On your second birthday

Two.  I love the way you say it as you rattle off numbers from one to ten. The number itself does not mean anything to you yet, just as your birthday carries no special significance in your mind. For us though, the passing of another year of your life is a cause for celebration. Your birthday is inordinately more important to us than ours. Grant us this: we need the bright balloons, sugary cakes, and silly, conical hats more than you do.

As I reflect over the last year, memories surface indiscriminately. It has been a momentous year, indeed!  Now, you can build with blocks and paint with fingers. You have precise expressions including vocabularies of refined gestures and words. You recognize symbols including letters and numbers. You have developed tastes for certain kinds of food and preferences for specific activities. And then there are the myriad puzzles and games!

We have found onions in the washing machine and crayons in the sofa cushions. I used to find peanuts in my shoes, until one day you decided you needed to wear them more than I did. With my hat covering your eyes and my gloves on your hands, you looked like a hard-boiled private-eye from a Raymond Chandler novel.  After that moment nothing was quite noir anymore.

We ignored the smudges on the television or the trail of Cheerios on the just -cleaned carpet. One day I asked your mother, “Why is one of my CDs in the bathtub?” She looked at you. You looked at the teddy bear. The bear had no alibi. Was there was a miscarriage of justice that day? I cannot say that the thought weighs very heavily on my conscience.

Early on, you used to say “hi” into the remote-control. We thought that it was cute. Not anymore. You know what all the important buttons do (and even I don’t know what some of the buttons do… set off a nuclear device, perhaps?) We had to hide the remotes until we could no longer find them ourselves. Now we just watch whatever is on the last-known-channel.
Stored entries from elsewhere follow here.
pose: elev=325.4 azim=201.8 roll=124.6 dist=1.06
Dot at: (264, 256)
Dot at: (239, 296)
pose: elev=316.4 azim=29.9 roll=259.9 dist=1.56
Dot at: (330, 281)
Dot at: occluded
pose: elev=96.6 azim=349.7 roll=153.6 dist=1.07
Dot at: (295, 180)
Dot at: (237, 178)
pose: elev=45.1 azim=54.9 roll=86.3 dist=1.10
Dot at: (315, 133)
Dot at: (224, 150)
A few months ago, I had to enable a passcode on all my mobile devices.  It wasn’t because of thieves, it was because of you. It was fine as long as you were sending out blank calls and tweets on my behalf. One time, you nearly emailed my boss. I shrugged. What can a little boy do, after all? But I had to draw the line when you deleted an app with high-scores I had been working for months to get. No fair, buddy.
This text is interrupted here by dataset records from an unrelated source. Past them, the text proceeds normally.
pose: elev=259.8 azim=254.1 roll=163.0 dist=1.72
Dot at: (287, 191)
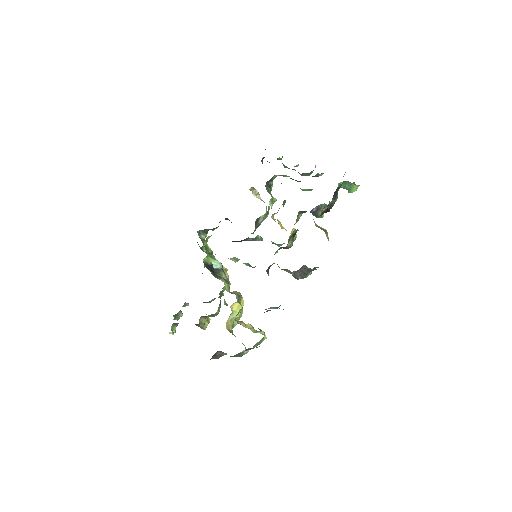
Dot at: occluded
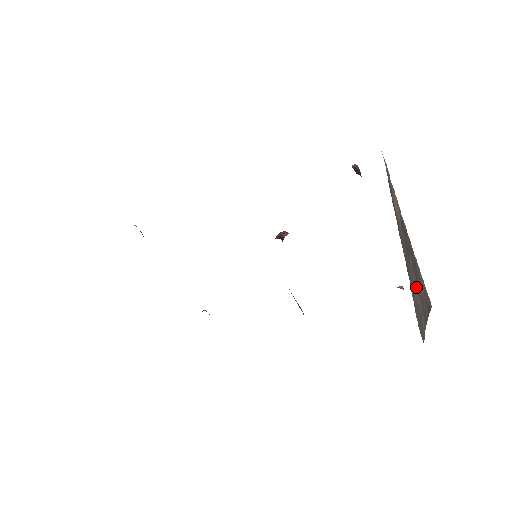
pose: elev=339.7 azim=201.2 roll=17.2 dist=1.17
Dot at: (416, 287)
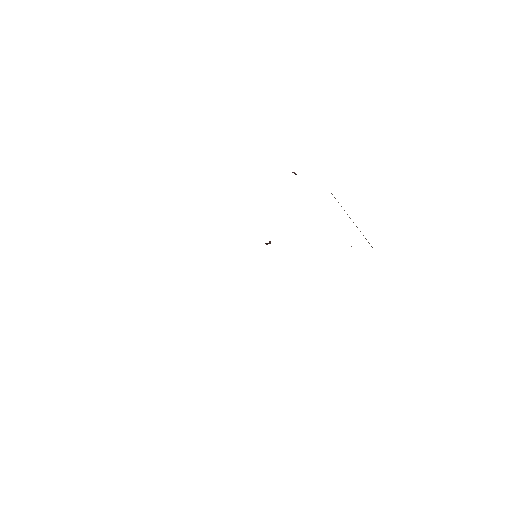
Dot at: occluded
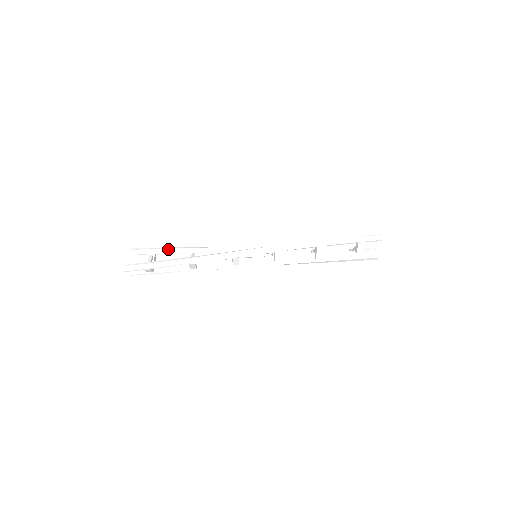
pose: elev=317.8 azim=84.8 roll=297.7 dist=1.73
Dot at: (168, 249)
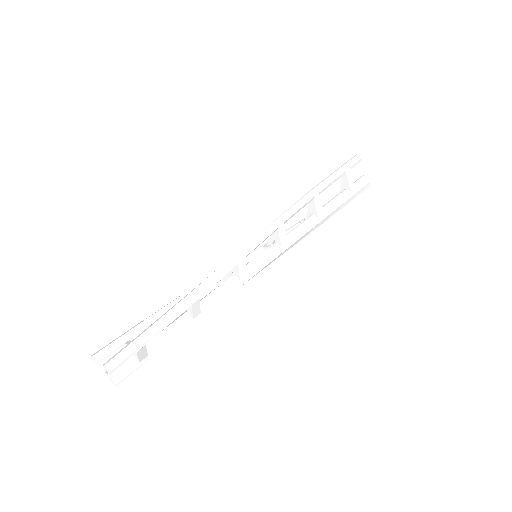
Dot at: (143, 322)
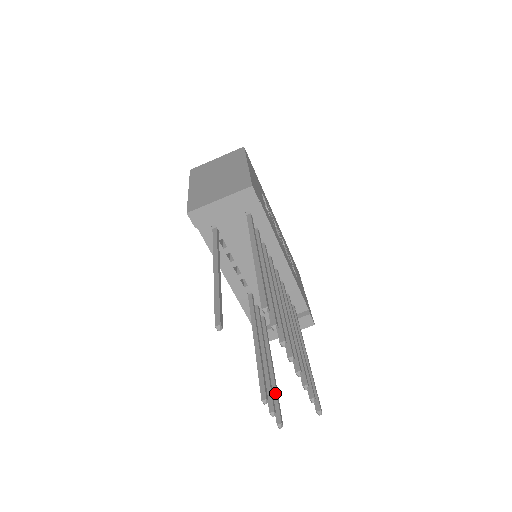
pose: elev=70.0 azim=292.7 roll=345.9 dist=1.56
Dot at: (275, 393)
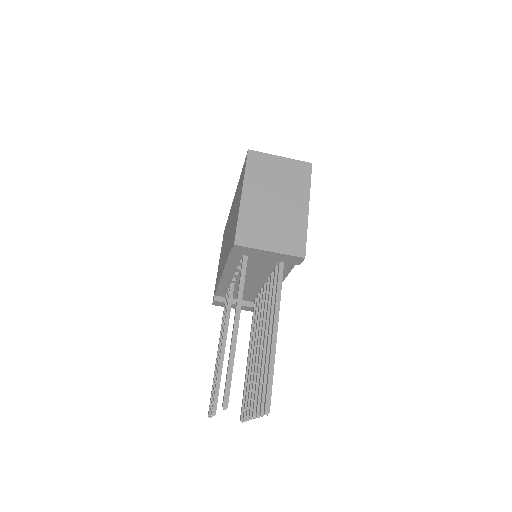
Dot at: occluded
Forget the app. I confess that it is been a losing campaign to baby-proof the world (or rather to adult-proof yours). You mastered the skill of opening doors and chocolate wrappers. Of tiptoeing to pinch items off progressively higher shelves. Of staging an impromptu sit-in the middle of the toys-section of a shopping mall.

Speaking of toys, I was very excited when we got you Lego building blocks, model miniature cars, and comic-book action figures. Excited for you, of course. I put that out there, in case you doubt my parental gravitas.
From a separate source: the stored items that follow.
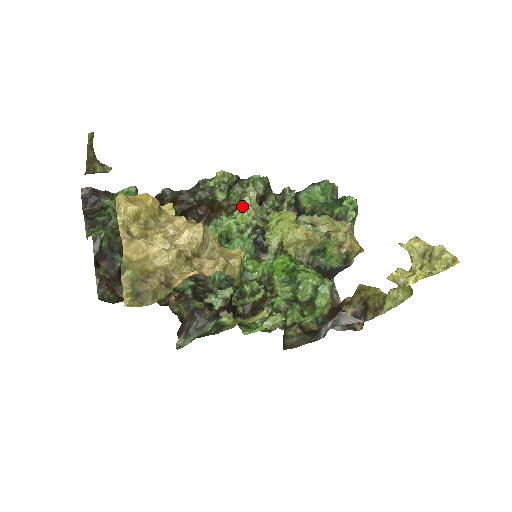
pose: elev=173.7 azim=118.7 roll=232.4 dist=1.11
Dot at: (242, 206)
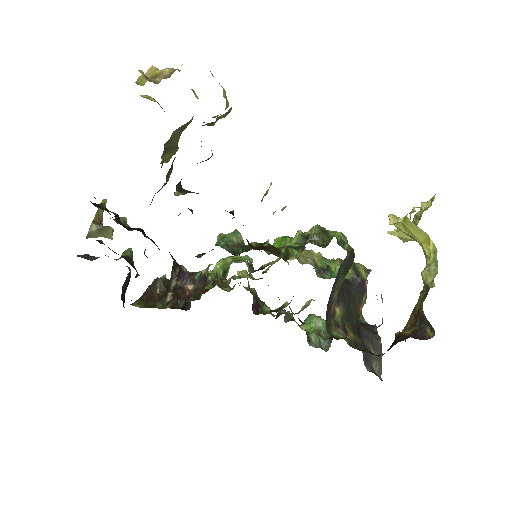
Dot at: (235, 276)
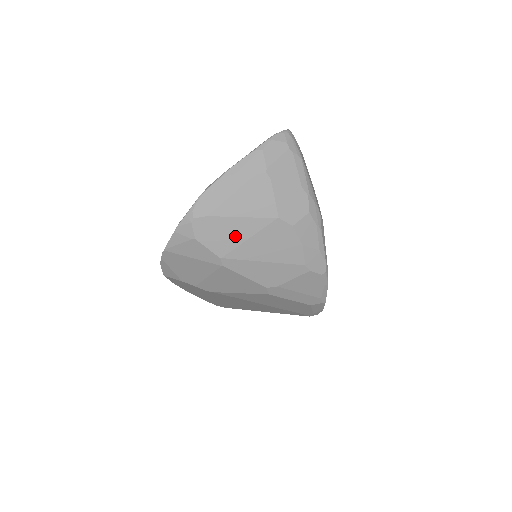
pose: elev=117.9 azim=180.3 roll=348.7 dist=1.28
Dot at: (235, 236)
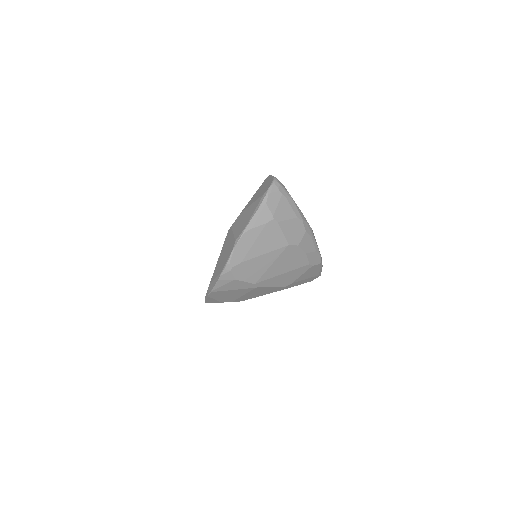
Dot at: (262, 267)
We’ve had our share of adventures this past year.  We have visited Mayan ruins in Mexico and Jain ruins in India. We have gazed at waterfalls and loafed on beaches. We have waved at strangers and have slid down chutes. We collected acorns and ran through piles of raked leaves. We read books together. We laughed at dinosaur replicas in museums and then ran in horror from the vacuum cleaner at home.

I have to ask. My child, what do you think of when you smile in your sleep? Licking rocks? Petting trees? Wiggling toes in water? Unrolling toilet paper?

We graduated from peek-a-boo to hide-and-seek. You would hide behind a row of trousers in the closet. “Where are you? I can’t see you,” I would say with a serious expression on my face. You would emerge with a triumphant smile from behind aforementioned trousers. Although we kept playing the game, despite my competitive streak, you always beat me. I never got any smarter.

Every morning I have noticed your urgency in trying to prevent me from leaving for work despite the flabbergasting 2/7 chance of success. There are many concepts besides work that I have been unable to explain to you this year – business-travel, private property, illness. On the other hand, there is much that I have learned this last year. Not just about you, but about myself and about your mother. (Here’s a secret you don’t have to tell your mother and she’s not going to read this: be grateful that she is your mother). In trying to teach you patience, over the last year, I have tested, crossed, and expanded the limits of my own, and taught myself.

So much changes in a few years. You were born only two years ago. One year ago you walked. Now you can run. As you’ve grown over the last year, you’ve started to develop a mind of your own. As a parent I’ve had to wrestle simultaneously with two contradictory observations: you’re growing up too fast, and you’re not growing up fast enough. It is humbling to think that the balance will one day shift overwhelmingly in the direction of the first.

That is the way of the world. Children grow up. As Tagore has said so eloquently- “the river runs swift with a song, breaking through all barriers. But the mountain stays and remembers, and follows her with his love.”

Stay well, my son. When you wake up from your nap, we will all have some cake.